● Given exercise A:
In the umlaut thread, how does Frank van Bortel say the character should be encoded?
● Given exercise B:
Return the part of the umlaut thread starting with "On 2010-09-22 08:13, Frank" and going on through "most cicumstances, IMHO).".

Date: Wed, 22 Sep 2010 15:29:16 +0200
From: "Peter J. Holzer" <hjp-usenet2@hjp.at>
Subject: Re: Displaying 'umlaut' character
Message-Id: <slrni9k15d.85t.hjp-usenet2@hrunkner.hjp.at>

On 2010-09-22 08:13, Frank van Bortel <fbortel@home.nl> wrote:
> Apart from what I replied earlier, the correct way to encode
> is of course "&ouml;" (without the quotes...)

That's not *the* correct way, just *a* correct way. Encoding it in the
charset indicated in the Content-Type header or a meta tag is equally
correct (and preferrable in most cicumstances, IMHO).

	hp



------------------------------

Date: Wed, 22 Sep 2010 09:55:13 -0400
From: Sherm Pendley <sherm.pendley@gmail.com>
Subject: Re: Displaying 'umlaut' character
Message-Id: <m2aan9q3we.fsf@sherm.shermpendley.com>

jt@toerring.de (Jens Thoms Toerring) writes:

> And a web server normally
> sends a HTML header with the page that may contain a line
> like
>
> <meta http-equiv="Content-Type" content="text/html; charset=utf-8" />

No, <meta http-equiv='...'> elements are only of use where there is *no*
web server in use, such as when one is browing local files found on one's
own HD.

A web server will send a *real* HTTP header, which will override any <meta>
equivalents found in the HTML content.

sherm--

-- 
Sherm Pendley
                                   <http://camelbones.sourceforge.net>
Cocoa Developer


------------------------------

Date: Wed, 22 Sep 2010 09:35:33 -0700 (PDT)
From: joel garry <joel-garry@home.com>
Subject: Re: Displaying 'umlaut' character
Message-Id: <69d63c1a-27bf-4bc2-9ac1-c5c60f378fda@x20g2000pro.googlegroups.com>

On Sep 22, 12:20=A0am, Frank van Bortel <fbor...@home.nl> wrote:
> On 09/22/2010 06:50 AM, dn.p...@gmail.com wrote:
>
>
>
> > My aim is to display the =91special=92 (NON-Ascii) German character/
> > diacritic umlaut or diaresis correctly on a browser. The browser calls
> > a cgi perl-script which resides on a linux server. The browser which
> > calls the perl-script displays Vietnamese characters correctly (but
> > not the umlaut) without any special setting. The script sets NLS_LANG
> > variable to AMERICAN_AMERICA.UTF8 and uses utf8 module, but that=92s
> > about it.
>
> > $ENV{'NLS_LANG'}=3D'AMERICAN_AMERICA.UTF8';
> > =A0 =A0 =A0Works for Vietnamese characters, but not with umlaut (=F6).

● Entries provided:
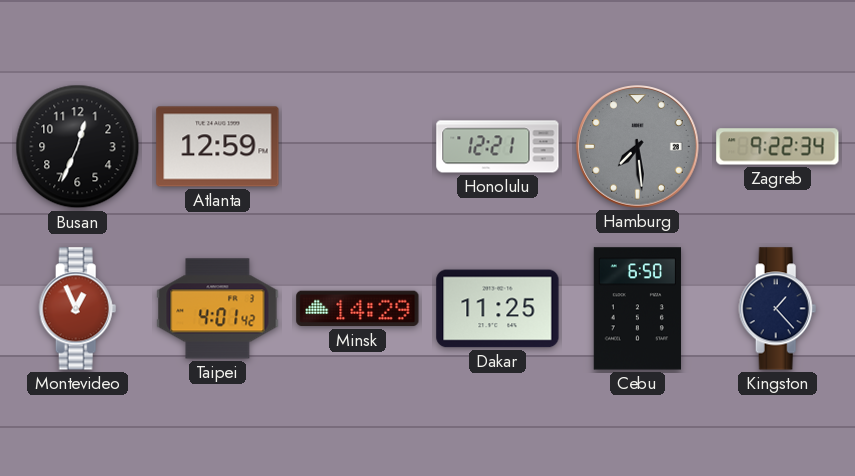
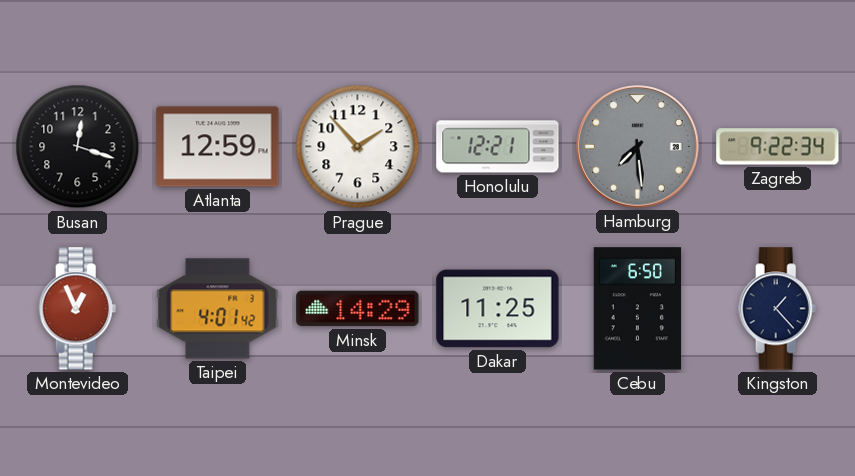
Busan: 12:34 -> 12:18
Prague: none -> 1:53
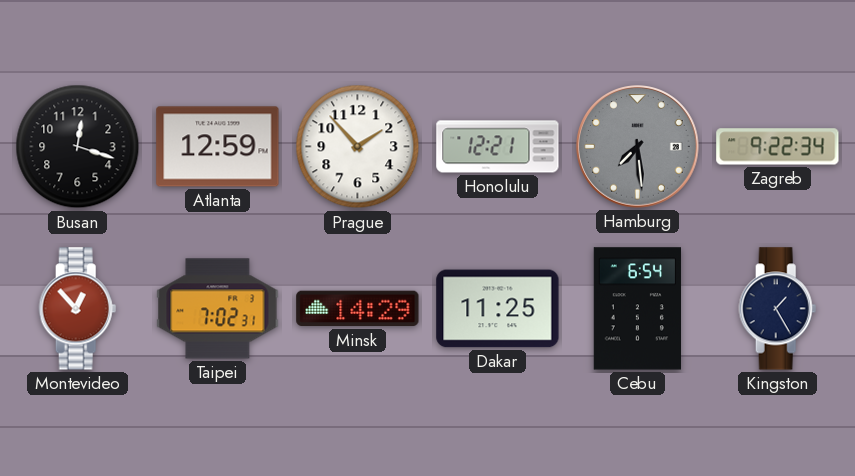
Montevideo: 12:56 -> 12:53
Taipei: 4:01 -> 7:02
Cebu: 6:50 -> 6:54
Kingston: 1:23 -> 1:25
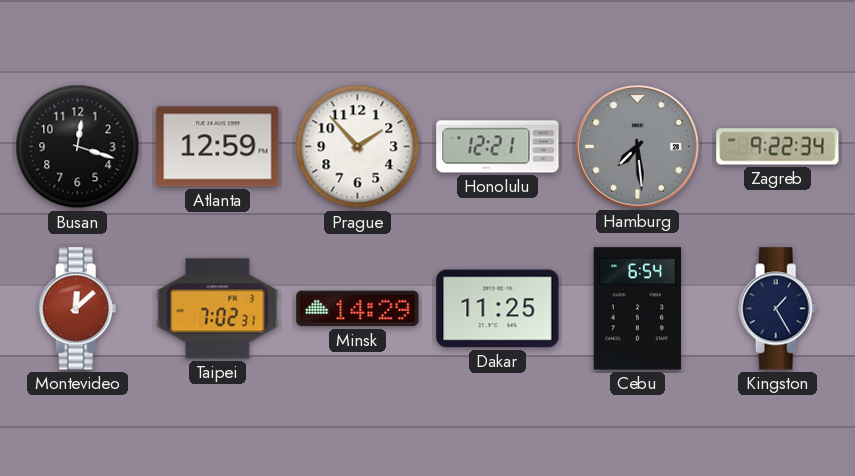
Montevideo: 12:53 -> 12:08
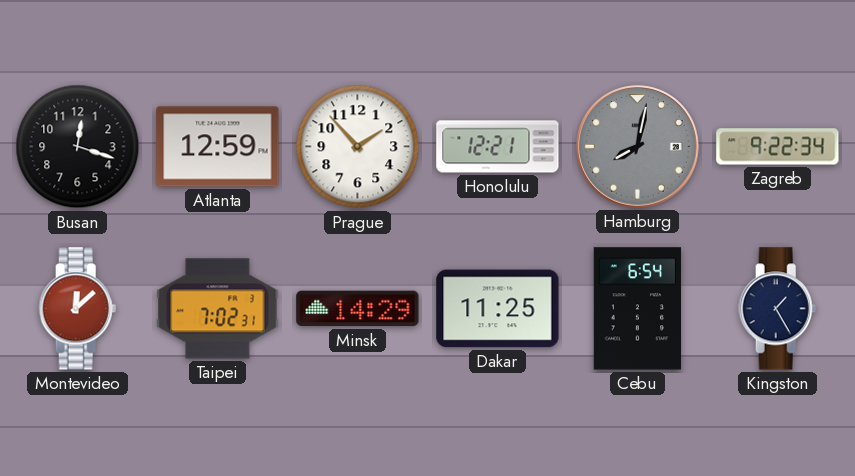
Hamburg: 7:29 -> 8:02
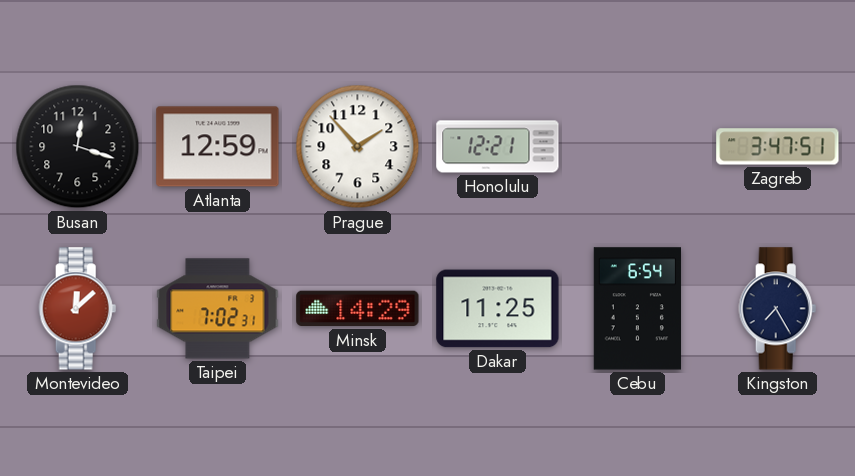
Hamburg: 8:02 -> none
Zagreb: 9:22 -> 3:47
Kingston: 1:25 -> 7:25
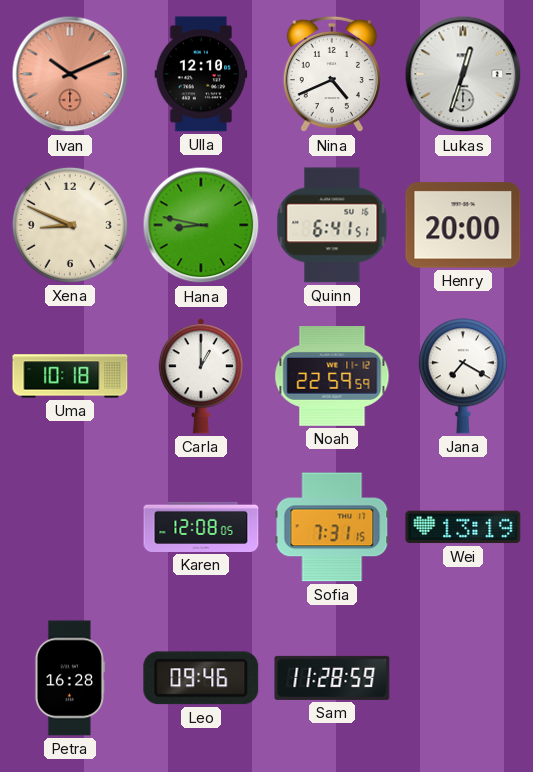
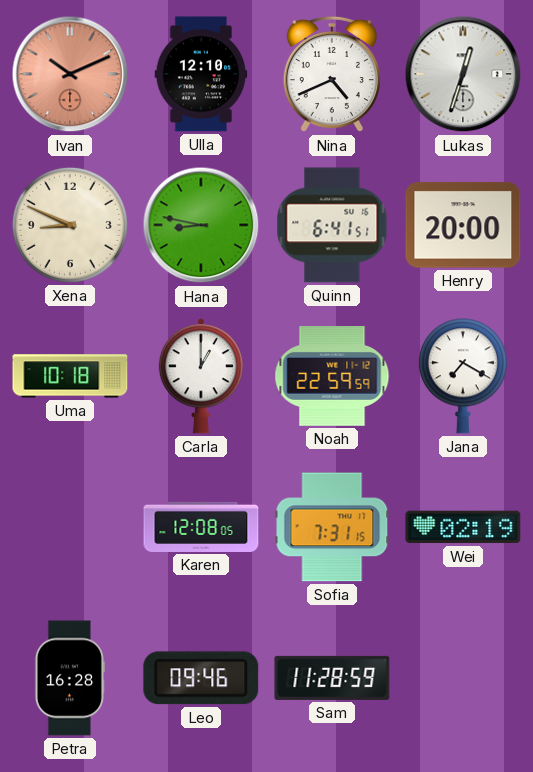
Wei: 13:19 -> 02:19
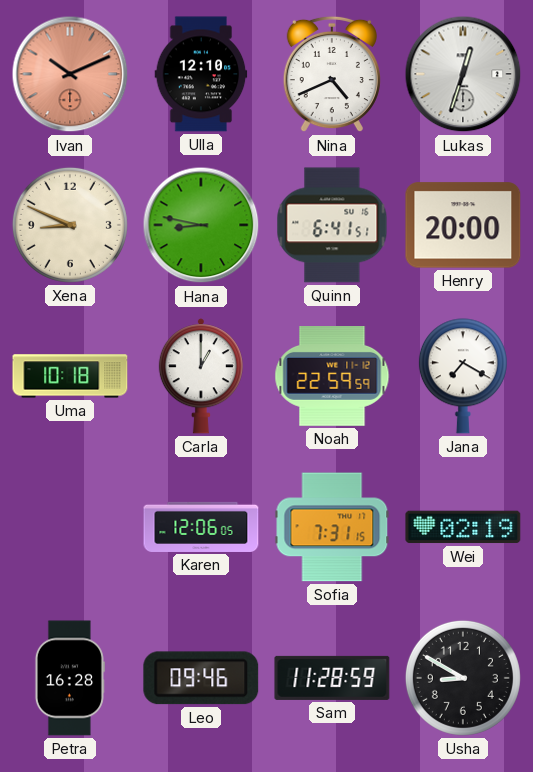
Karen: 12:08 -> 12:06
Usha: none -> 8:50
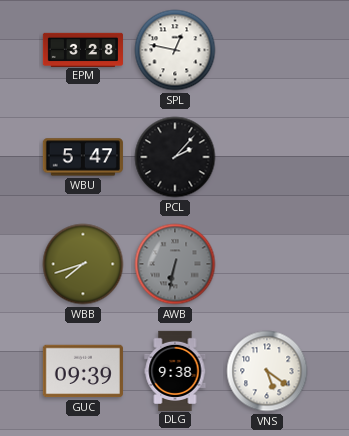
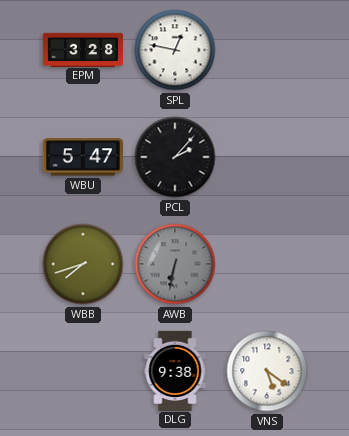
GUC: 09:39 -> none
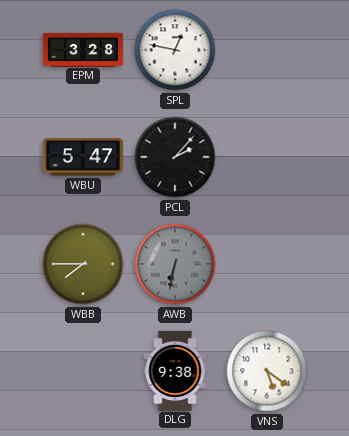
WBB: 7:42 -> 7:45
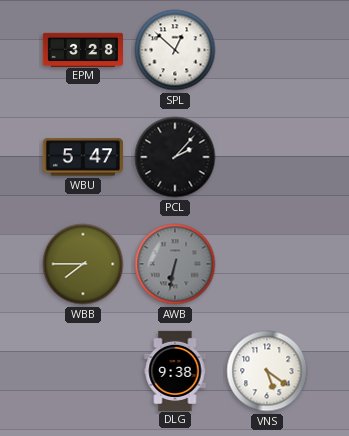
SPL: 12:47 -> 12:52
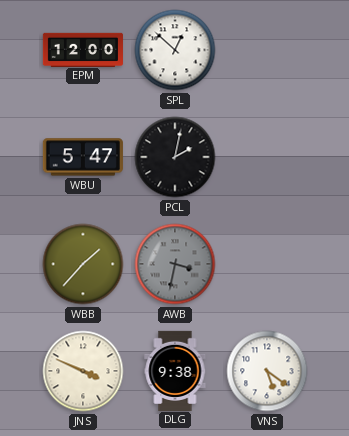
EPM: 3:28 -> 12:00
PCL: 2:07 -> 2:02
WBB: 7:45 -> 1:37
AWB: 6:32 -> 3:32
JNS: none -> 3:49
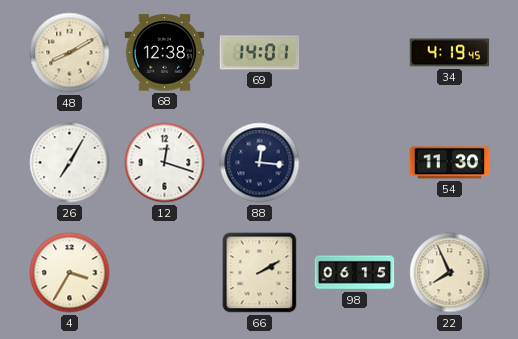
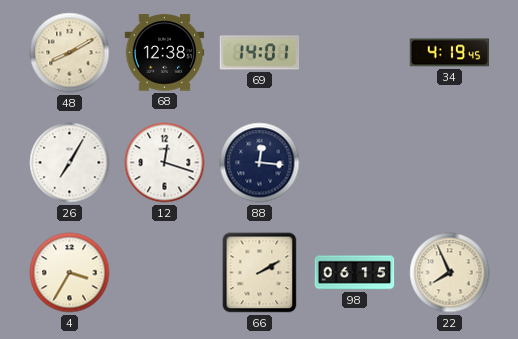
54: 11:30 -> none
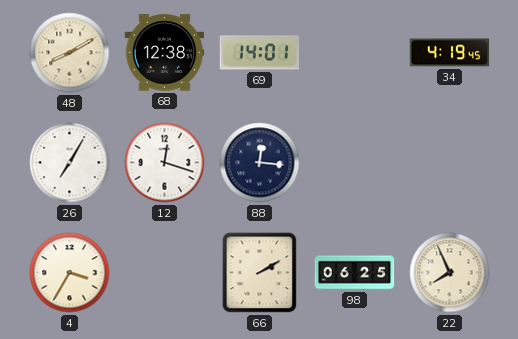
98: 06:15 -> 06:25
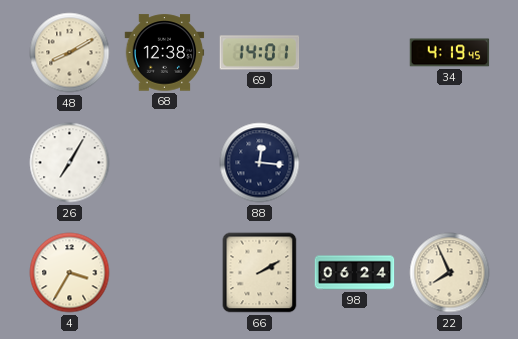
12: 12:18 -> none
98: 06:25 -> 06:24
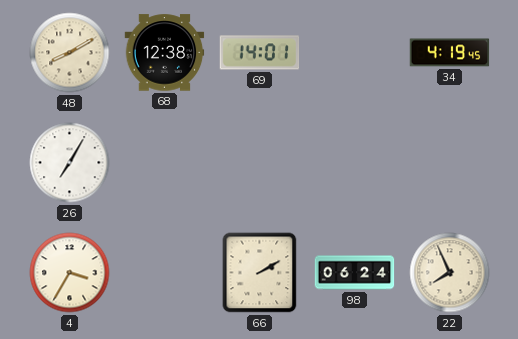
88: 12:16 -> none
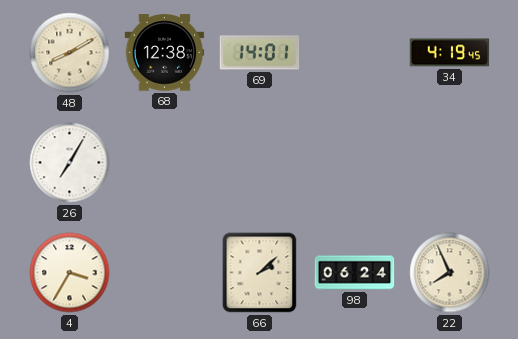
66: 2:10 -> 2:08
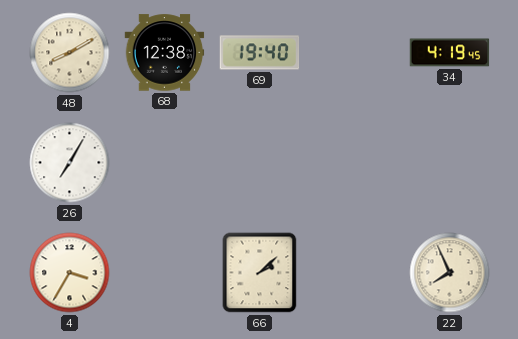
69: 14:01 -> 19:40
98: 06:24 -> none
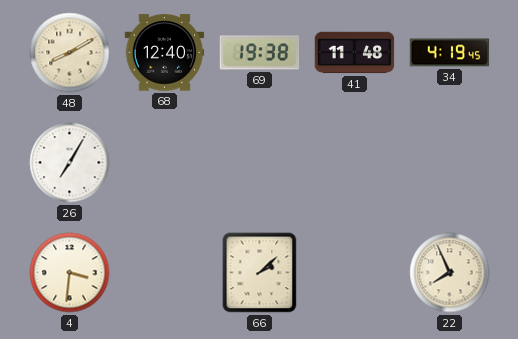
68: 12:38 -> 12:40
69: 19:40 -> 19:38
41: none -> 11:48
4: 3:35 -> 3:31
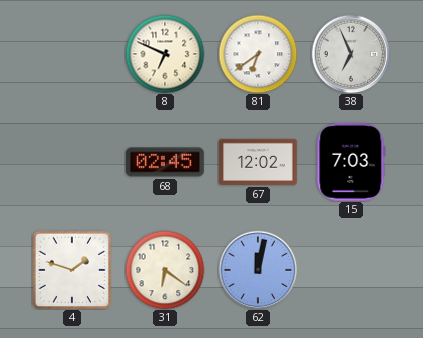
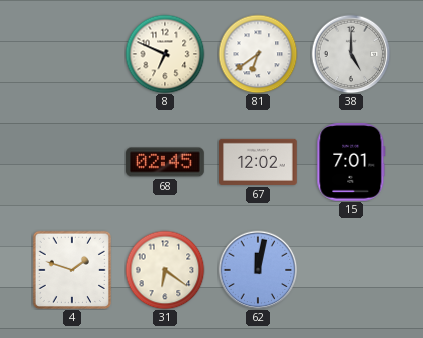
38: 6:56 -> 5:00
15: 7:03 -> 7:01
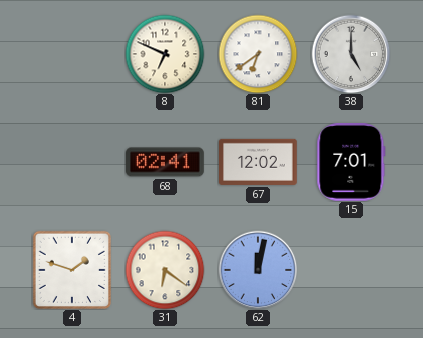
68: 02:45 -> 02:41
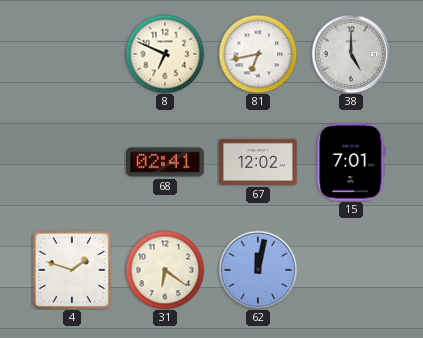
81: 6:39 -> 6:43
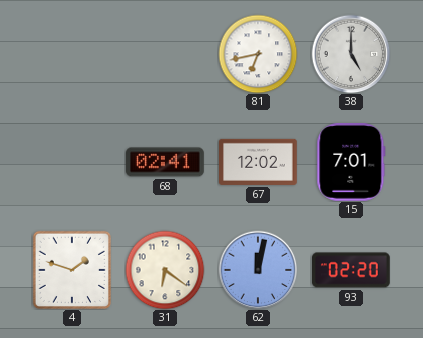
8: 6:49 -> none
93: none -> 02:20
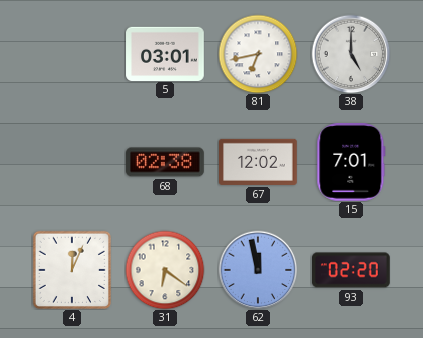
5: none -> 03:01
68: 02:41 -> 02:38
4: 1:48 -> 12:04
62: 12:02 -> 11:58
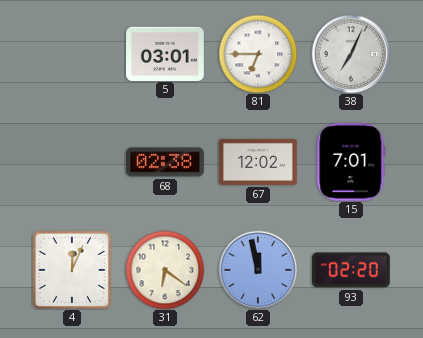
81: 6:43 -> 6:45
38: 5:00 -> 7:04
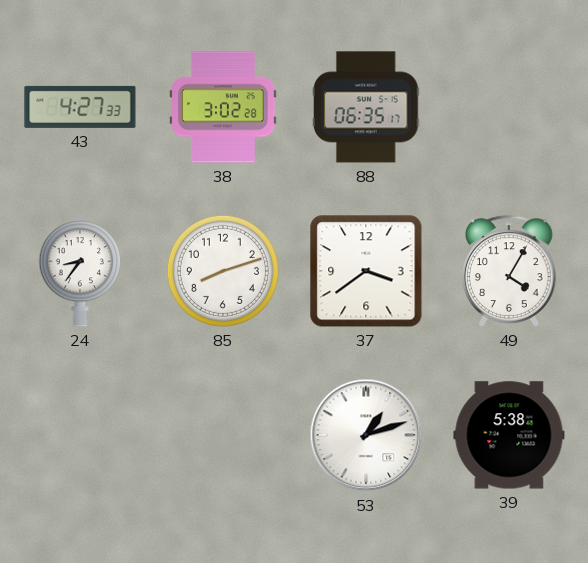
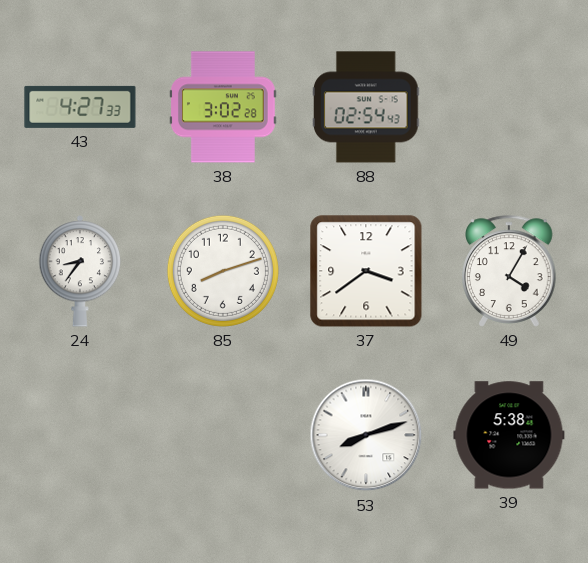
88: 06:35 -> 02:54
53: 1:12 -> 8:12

● Correct response A:
As "&ouml;" (without the quotes).

● Correct response B:
On 2010-09-22 08:13, Frank van Bortel <fbortel@home.nl> wrote:
> Apart from what I replied earlier, the correct way to encode
> is of course "&ouml;" (without the quotes...)

That's not *the* correct way, just *a* correct way. Encoding it in the
charset indicated in the Content-Type header or a meta tag is equally
correct (and preferrable in most cicumstances, IMHO).